A complete answer lists every line of the entries below where the string "from" appears.

Stored data entries
--------------------
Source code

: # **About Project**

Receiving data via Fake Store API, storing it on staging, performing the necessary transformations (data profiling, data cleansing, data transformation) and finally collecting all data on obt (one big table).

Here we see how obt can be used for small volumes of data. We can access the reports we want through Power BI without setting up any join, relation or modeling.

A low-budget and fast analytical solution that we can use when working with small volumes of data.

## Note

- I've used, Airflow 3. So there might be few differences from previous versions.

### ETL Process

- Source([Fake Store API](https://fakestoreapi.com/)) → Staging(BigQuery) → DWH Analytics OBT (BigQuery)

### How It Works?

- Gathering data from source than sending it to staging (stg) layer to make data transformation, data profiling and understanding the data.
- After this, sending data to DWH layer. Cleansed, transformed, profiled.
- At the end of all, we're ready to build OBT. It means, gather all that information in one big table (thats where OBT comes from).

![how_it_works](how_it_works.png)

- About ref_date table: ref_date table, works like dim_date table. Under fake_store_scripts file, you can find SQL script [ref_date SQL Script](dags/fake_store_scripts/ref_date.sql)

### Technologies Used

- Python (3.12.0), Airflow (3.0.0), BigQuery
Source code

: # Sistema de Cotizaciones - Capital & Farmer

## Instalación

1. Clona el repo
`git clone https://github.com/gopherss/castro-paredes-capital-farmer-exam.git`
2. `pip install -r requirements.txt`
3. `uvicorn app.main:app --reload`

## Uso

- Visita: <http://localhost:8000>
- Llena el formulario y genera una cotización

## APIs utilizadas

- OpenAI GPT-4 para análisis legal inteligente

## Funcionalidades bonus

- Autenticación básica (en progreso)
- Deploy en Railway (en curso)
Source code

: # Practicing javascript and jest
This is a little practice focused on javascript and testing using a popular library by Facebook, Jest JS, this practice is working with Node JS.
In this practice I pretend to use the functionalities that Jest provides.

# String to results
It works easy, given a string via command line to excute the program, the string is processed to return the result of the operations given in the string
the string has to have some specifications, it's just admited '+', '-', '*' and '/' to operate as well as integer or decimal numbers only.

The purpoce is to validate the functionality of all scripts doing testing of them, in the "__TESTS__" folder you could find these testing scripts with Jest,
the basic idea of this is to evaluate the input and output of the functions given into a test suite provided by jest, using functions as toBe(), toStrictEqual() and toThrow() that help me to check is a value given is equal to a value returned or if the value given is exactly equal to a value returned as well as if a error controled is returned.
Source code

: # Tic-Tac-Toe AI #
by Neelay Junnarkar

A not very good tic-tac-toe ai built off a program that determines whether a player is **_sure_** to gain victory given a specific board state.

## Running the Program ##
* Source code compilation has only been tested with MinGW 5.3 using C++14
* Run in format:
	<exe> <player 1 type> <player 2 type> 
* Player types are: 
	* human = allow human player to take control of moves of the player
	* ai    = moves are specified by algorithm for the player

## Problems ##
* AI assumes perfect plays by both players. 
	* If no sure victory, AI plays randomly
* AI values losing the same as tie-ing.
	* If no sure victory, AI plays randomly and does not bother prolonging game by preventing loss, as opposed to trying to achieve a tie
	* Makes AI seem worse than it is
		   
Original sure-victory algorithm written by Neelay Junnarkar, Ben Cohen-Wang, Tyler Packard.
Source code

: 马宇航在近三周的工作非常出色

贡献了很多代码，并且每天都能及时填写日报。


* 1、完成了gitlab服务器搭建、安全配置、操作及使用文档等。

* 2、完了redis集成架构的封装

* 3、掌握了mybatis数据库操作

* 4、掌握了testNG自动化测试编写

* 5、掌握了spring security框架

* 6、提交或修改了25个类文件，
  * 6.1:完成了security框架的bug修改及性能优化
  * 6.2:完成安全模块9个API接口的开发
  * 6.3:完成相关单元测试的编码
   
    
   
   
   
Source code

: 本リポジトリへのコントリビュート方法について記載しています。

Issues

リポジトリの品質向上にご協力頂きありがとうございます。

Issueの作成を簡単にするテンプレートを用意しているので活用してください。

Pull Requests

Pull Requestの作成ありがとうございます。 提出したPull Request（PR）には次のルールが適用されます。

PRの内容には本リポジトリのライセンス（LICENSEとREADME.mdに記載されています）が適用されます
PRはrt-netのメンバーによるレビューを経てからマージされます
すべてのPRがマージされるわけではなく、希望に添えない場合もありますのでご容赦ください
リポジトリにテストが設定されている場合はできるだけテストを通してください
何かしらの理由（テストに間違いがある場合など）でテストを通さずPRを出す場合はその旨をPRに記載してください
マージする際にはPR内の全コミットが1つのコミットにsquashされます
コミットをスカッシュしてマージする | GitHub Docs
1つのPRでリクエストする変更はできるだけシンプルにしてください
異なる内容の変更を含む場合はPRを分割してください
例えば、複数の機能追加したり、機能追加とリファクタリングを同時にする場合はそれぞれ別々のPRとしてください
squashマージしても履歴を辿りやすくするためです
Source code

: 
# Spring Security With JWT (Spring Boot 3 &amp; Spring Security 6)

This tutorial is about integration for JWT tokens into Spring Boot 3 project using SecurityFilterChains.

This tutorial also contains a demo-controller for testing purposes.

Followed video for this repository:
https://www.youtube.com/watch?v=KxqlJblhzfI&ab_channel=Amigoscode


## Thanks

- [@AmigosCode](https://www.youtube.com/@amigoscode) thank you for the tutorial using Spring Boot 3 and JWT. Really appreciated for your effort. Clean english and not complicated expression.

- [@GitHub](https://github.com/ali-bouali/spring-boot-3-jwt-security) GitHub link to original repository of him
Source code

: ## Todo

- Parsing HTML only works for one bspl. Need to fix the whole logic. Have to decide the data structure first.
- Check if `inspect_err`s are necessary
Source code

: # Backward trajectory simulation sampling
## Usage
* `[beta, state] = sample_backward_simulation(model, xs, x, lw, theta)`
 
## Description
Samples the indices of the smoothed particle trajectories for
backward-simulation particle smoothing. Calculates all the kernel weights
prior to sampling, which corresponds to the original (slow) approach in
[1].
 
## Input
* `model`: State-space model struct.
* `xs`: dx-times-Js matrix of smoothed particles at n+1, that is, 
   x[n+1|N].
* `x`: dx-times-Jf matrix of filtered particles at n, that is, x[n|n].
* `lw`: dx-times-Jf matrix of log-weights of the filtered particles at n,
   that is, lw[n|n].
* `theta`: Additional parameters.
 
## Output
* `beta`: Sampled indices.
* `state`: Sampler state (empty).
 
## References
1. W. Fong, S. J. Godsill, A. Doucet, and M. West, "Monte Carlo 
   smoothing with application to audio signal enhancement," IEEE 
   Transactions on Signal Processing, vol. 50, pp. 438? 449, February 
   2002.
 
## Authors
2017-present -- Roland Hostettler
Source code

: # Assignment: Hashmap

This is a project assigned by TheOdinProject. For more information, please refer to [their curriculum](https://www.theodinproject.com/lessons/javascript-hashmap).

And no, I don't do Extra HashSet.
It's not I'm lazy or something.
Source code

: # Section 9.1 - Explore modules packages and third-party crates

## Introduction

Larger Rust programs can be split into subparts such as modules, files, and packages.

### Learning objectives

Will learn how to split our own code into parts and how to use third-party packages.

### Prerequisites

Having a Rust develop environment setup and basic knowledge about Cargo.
--------------------
• Finished exercise
- I've used, Airflow 3. So there might be few differences from previous versions.
- Gathering data from source than sending it to staging (stg) layer to make data transformation, data profiling and understanding the data.
- At the end of all, we're ready to build OBT. It means, gather all that information in one big table (thats where OBT comes from).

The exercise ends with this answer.